• _Complete the following_:
a - Decide whether each statement agrees with the industrial production report below: (i) output rose 0.9 percent in September; (ii) construction output fell on a year-on-year basis; (iii) economists expected annual manufacturing growth of 3 percent. Answer yes or no for each, quoting the words of the report that settle it.
b - Reproduce word for word the stretch of the industrial production report below from "Another ONS report" through "economist James Knightley.".
Text section: Begin
Industrial production remained unchanged in November compared with the previous month, the latest figures from the Office for National Statistics showed Friday.

The unexpected stagnation in production followed two successive months of improvement. Output increased by a revised 0.3 percent in October and 0.9 percent in September. Economists had forecast a 0.4 percent increase in November.

Manufacturing output also remained steady on a month-on-month basis. In October, factory output grew by a revised 0.2 percent. Economists had forecast a 0.4 percent increase.

Year-on-year, industrial production growth eased to 2.5 percent in November from 3.2 percent, while expectations were for a 3 percent rise. Manufacturing output grew 2.8 percent annually, slower than the expected 3.3 percent expansion and October's 2.6 percent rise.

Another ONS report showed that construction output, which accounts for 6.3 percent of gross domestic product, declined 4 percent in November from October. This was the sharpest fall in production in 2013.

Nonetheless, construction output rose 2.2 percent year-on-year, which was the sixth consecutive month of annual growth.

Taking all recent reports, the fourth quarter GDP is likely to come in just below 1 percent rather than just above, said ING Bank NV economist James Knightley.

Gross domestic product expanded 0.8 percent in the third quarter of 2013. The British Chambers of Commerce forecasts economic growth in the fourth quarter to accelerate to 0.9 percent.

Looking ahead, with a recovery in real incomes set to support further growth in consumer spending and signs that firms are gearing up to invest, 2014 should be a year of continued expansion in industrial production, said Samuel Tombs, a UK Economist at Capital Economics.
Text section: End
Information: Begin
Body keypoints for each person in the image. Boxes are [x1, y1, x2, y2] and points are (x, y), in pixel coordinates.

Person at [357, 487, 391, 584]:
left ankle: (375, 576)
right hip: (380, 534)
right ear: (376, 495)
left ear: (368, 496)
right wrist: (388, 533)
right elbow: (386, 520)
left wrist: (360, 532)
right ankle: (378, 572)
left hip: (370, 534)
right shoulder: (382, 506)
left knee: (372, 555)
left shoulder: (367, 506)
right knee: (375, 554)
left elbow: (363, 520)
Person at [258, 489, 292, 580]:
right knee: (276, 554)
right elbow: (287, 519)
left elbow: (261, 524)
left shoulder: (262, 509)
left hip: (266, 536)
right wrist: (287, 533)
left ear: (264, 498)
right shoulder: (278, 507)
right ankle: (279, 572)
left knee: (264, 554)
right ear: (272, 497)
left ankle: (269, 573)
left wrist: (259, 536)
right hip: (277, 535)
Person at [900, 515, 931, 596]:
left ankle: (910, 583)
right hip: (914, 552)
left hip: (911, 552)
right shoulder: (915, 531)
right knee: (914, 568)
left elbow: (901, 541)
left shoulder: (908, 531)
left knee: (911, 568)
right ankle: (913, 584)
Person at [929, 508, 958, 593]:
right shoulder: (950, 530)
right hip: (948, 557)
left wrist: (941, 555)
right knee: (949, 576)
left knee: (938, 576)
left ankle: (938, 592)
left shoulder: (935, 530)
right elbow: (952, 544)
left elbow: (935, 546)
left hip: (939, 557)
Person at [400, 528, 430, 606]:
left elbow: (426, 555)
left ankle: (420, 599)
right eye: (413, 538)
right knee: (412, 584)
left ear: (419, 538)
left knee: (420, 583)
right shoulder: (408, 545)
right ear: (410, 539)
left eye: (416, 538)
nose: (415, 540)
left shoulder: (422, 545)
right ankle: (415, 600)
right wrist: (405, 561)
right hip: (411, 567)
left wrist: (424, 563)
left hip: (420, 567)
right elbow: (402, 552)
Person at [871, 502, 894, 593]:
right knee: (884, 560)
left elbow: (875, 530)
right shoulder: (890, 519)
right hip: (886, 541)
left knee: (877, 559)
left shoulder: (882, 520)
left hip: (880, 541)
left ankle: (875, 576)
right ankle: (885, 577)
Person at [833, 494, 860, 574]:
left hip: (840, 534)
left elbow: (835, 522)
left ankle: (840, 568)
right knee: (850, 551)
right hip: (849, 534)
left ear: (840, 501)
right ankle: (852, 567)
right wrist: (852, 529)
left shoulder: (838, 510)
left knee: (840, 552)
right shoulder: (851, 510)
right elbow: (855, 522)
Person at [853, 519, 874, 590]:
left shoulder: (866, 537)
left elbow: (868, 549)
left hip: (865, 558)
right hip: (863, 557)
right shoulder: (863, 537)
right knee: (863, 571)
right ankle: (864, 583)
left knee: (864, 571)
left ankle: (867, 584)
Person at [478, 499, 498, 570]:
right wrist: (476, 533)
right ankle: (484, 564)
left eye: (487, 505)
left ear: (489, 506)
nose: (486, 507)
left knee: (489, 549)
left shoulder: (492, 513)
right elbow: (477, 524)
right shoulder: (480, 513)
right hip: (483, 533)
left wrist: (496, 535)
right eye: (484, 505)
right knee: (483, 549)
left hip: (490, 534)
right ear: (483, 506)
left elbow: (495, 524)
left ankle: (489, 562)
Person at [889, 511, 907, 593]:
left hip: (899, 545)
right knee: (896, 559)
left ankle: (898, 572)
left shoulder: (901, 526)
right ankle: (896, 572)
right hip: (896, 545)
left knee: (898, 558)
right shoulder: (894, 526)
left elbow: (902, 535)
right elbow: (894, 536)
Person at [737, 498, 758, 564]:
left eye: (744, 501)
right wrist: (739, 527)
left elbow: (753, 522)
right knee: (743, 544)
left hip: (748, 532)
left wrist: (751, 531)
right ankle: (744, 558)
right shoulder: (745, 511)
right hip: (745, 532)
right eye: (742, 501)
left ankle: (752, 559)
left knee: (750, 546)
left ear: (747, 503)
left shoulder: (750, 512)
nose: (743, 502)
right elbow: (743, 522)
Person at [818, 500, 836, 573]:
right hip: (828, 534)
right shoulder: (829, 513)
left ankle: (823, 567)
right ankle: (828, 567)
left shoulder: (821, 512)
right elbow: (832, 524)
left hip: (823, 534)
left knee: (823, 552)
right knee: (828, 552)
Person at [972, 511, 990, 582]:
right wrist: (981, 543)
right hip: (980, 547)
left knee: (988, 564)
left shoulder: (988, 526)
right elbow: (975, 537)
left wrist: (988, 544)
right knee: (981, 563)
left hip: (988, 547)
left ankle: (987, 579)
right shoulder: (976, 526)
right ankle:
Information: End
• _Results in order_:
a -
(i) Yes: "Output increased by a revised 0.3 percent in October and 0.9 percent in September."
(ii) No: "construction output rose 2.2 percent year-on-year"
(iii) No: "slower than the expected 3.3 percent expansion"

b -
Another ONS report showed that construction output, which accounts for 6.3 percent of gross domestic product, declined 4 percent in November from October. This was the sharpest fall in production in 2013.

Nonetheless, construction output rose 2.2 percent year-on-year, which was the sixth consecutive month of annual growth.

Taking all recent reports, the fourth quarter GDP is likely to come in just below 1 percent rather than just above, said ING Bank NV economist James Knightley.